In general, there is a lack of urgent governmental awareness or concern around the broader economic impacts of advanced AI systems. Where there is awareness, there is still a gap in direction: policymakers, by and large, have no consensus or strong opinions about the best way to mitigate these upcoming concerns. Such economic policies are still outside the Overton window, largely due to uncertainties about future scenarios.
Despite this uncertainty, there is an opportunity today for leading economists, AI experts, and international policy researchers to identify and consolidate around a clear set of roles and responsibilities for governments in a post-AI economy. Such expert consensus would massively streamline the direction of governmental policy responses when significant AI economic impacts are inevitably realized.
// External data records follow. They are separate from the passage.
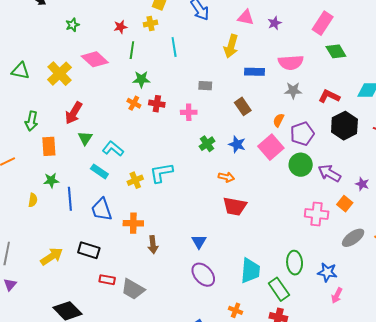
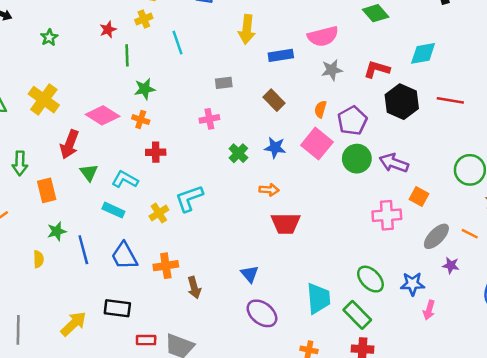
pink diamond: (95, 59) -> (103, 115), moved
red cross: (157, 104) -> (156, 152), moved
purple star: (362, 184) -> (451, 265), moved
green ellipse: (295, 263) -> (370, 279), turned -30

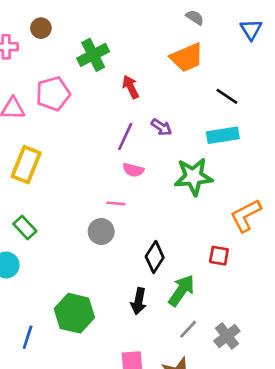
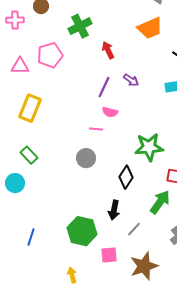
green star: (193, 177) -> (149, 147), moved
pink line: (116, 203) -> (96, 129), moved
green arrow: (181, 290) -> (160, 202), moved
green hexagon: (74, 313) -> (82, 231), moved
gray line: (188, 329) -> (134, 229), moved

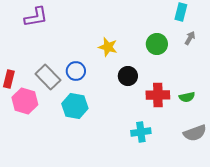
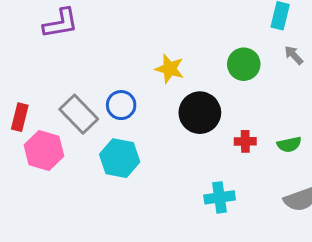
gray arrow: (190, 38) -> (294, 55), turned -72
black circle: (128, 76) -> (200, 113), size x1.4
red cross: (158, 95) -> (245, 141), size x0.6

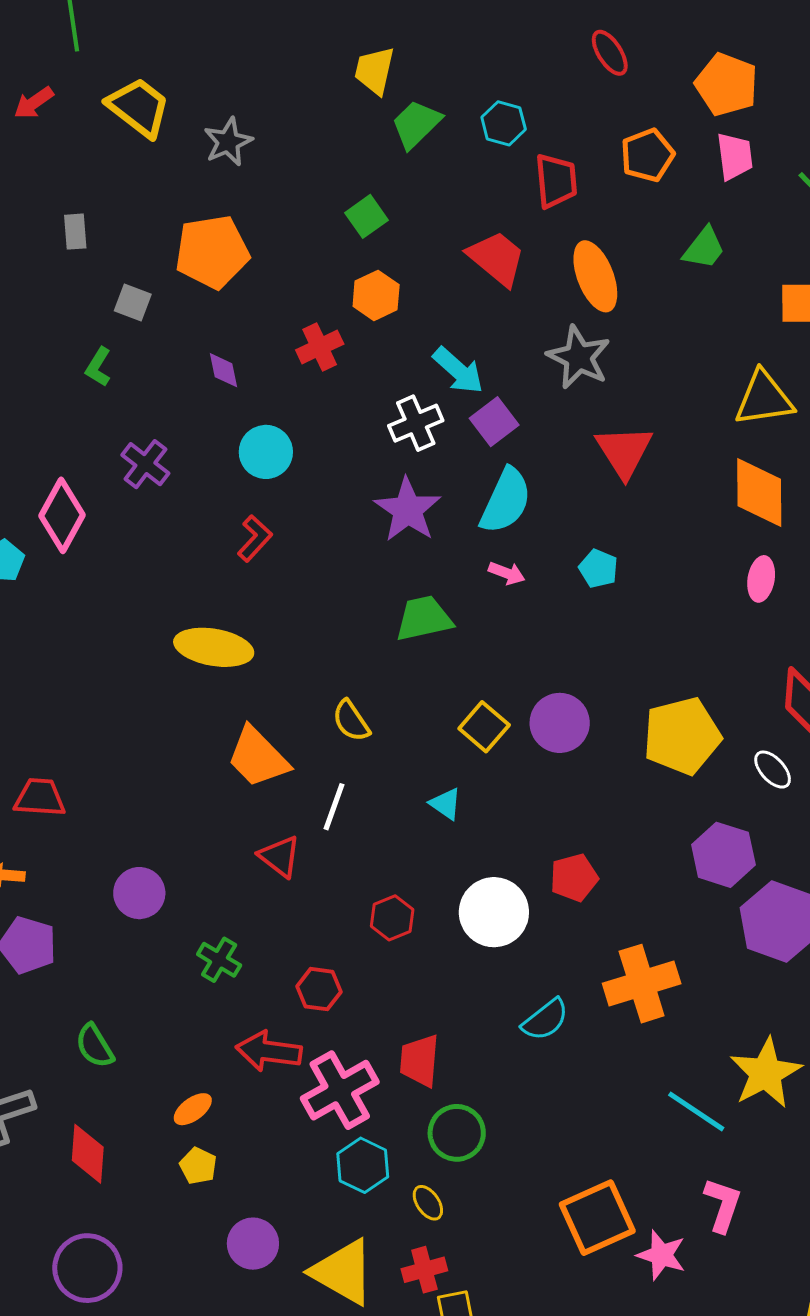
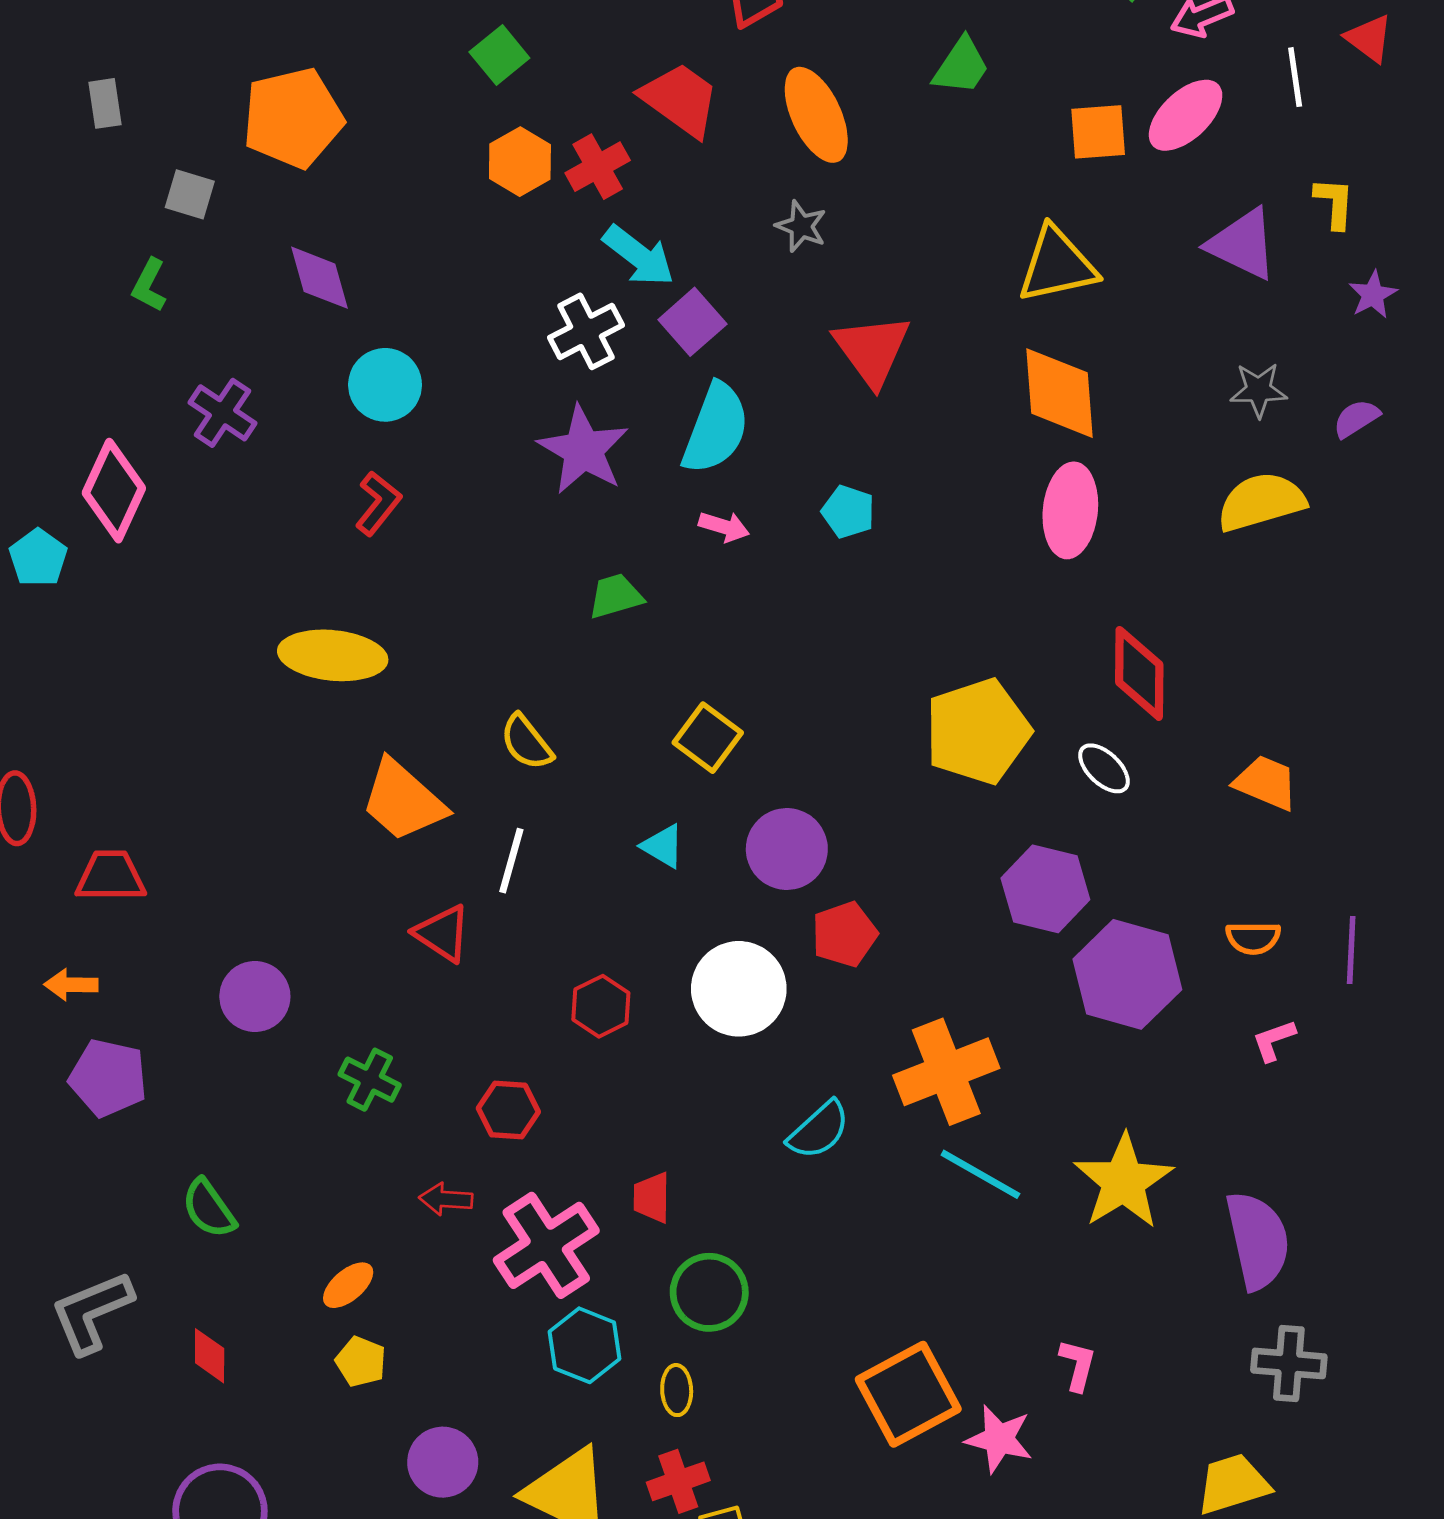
red cross: (320, 347) -> (598, 167), moved
gray star: (579, 357) -> (801, 226), size x0.6
purple diamond: (223, 370) -> (320, 278), size x1.4
pink ellipse: (761, 579) -> (1070, 510), size x1.5
green trapezoid: (424, 618) -> (615, 596), size x0.7
purple circle: (560, 723) -> (787, 849), moved
red arrow: (269, 1051) -> (446, 1199), size x0.6
red trapezoid: (420, 1061) -> (652, 1198), size x0.7
cyan line: (696, 1111) -> (980, 1174), moved
red diamond: (88, 1154) -> (210, 1356), size x0.7
yellow ellipse: (428, 1203) -> (677, 1390), turned 36
pink L-shape: (723, 1205) -> (1078, 1365), size x0.7

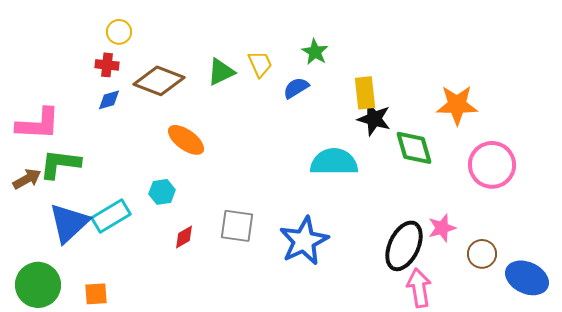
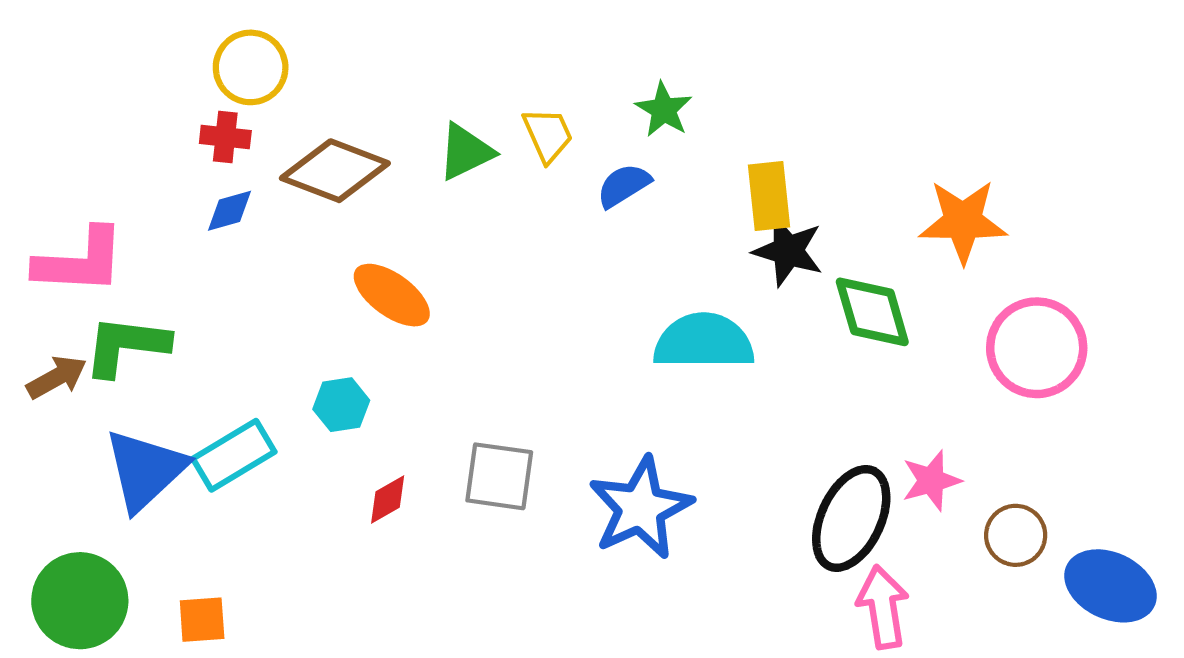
yellow circle: (119, 32) -> (251, 67), size x1.4

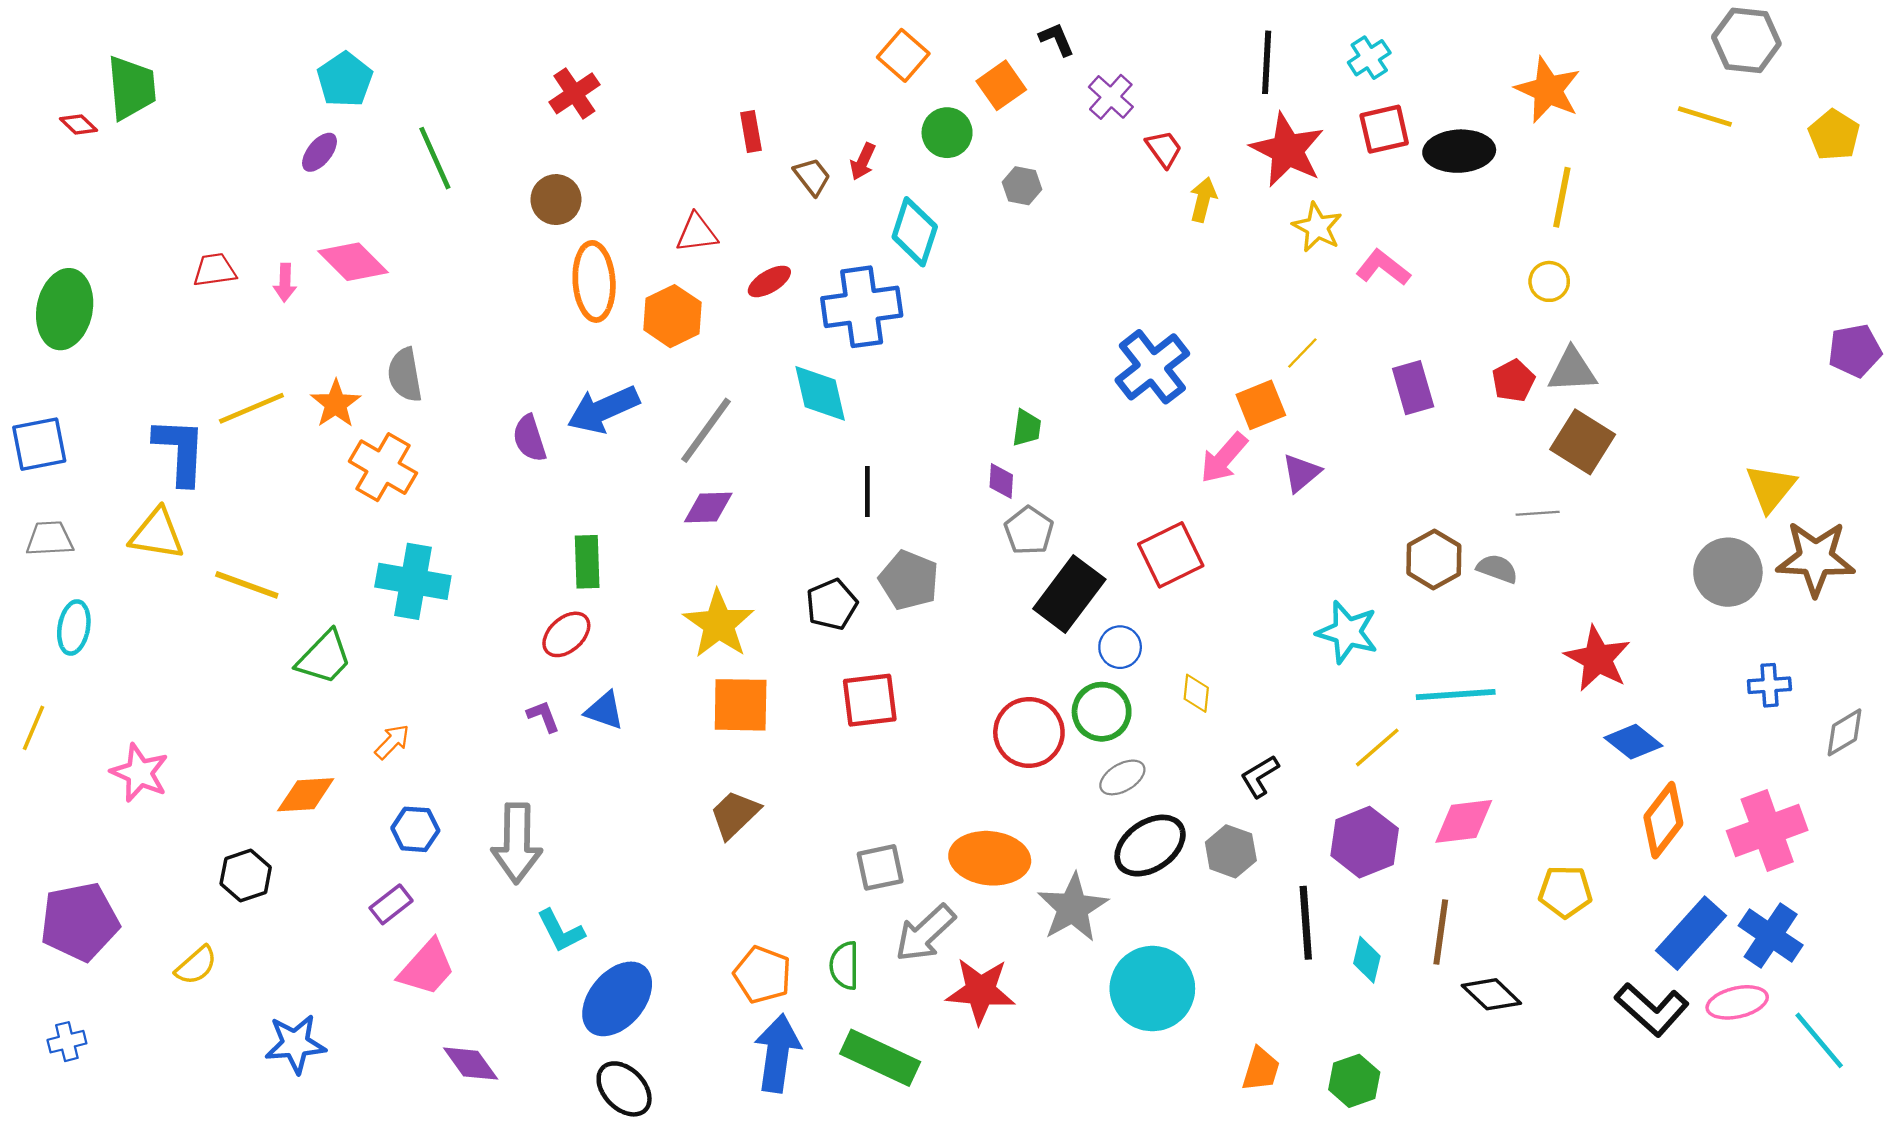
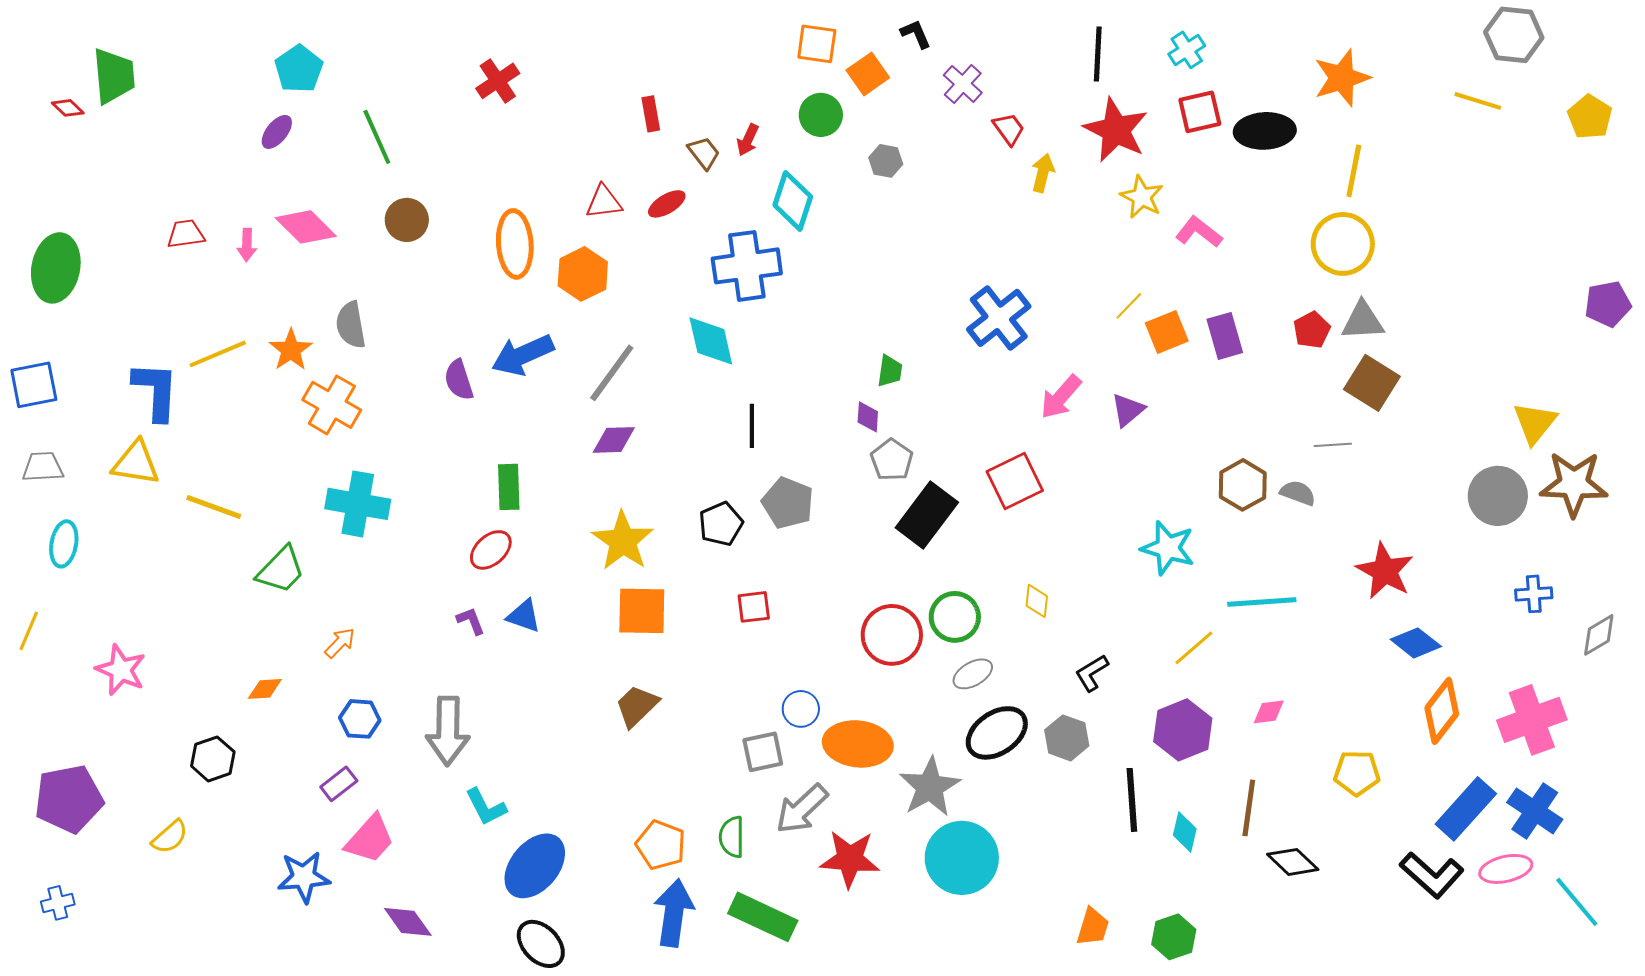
orange square: (903, 55) -> (817, 44), moved, turned -33
orange star: (1548, 90) -> (1342, 78), turned 30
brown circle: (556, 200) -> (407, 220), moved
red ellipse: (769, 281) -> (667, 204), moved
yellow circle: (1549, 281) -> (1343, 244), size x1.8
orange square: (1261, 405) -> (1167, 332), moved
blue circle: (1120, 647) -> (801, 709), moved
red square: (870, 700) -> (754, 607), size x0.7
orange diamond: (306, 795) -> (265, 689), size x0.7
pink diamond: (1464, 821) -> (1269, 712), size x0.6
cyan circle: (1152, 989) -> (962, 858), moved
blue star: (295, 1044) -> (304, 877), moved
To reach such a consensus, greater coordination is needed between various groups of AI economics research: traditional economists, AI safety & governance researchers, and governmental policymakers. Field-building in the form of conferences, collaborative consortiums, and academic journals will be critical. Frameworks and improved metrics to model and predict economic impacts must be developed. Significantly more research on concrete economic policies is needed.
Alignment and clarity on effective economic responses to upcoming AI economic impacts could improve the lives of billions of humans. These challenges demand immediate action - developing frameworks and economic strategies to ensure AI benefits humanity as a whole is among the most critical tasks facing society today.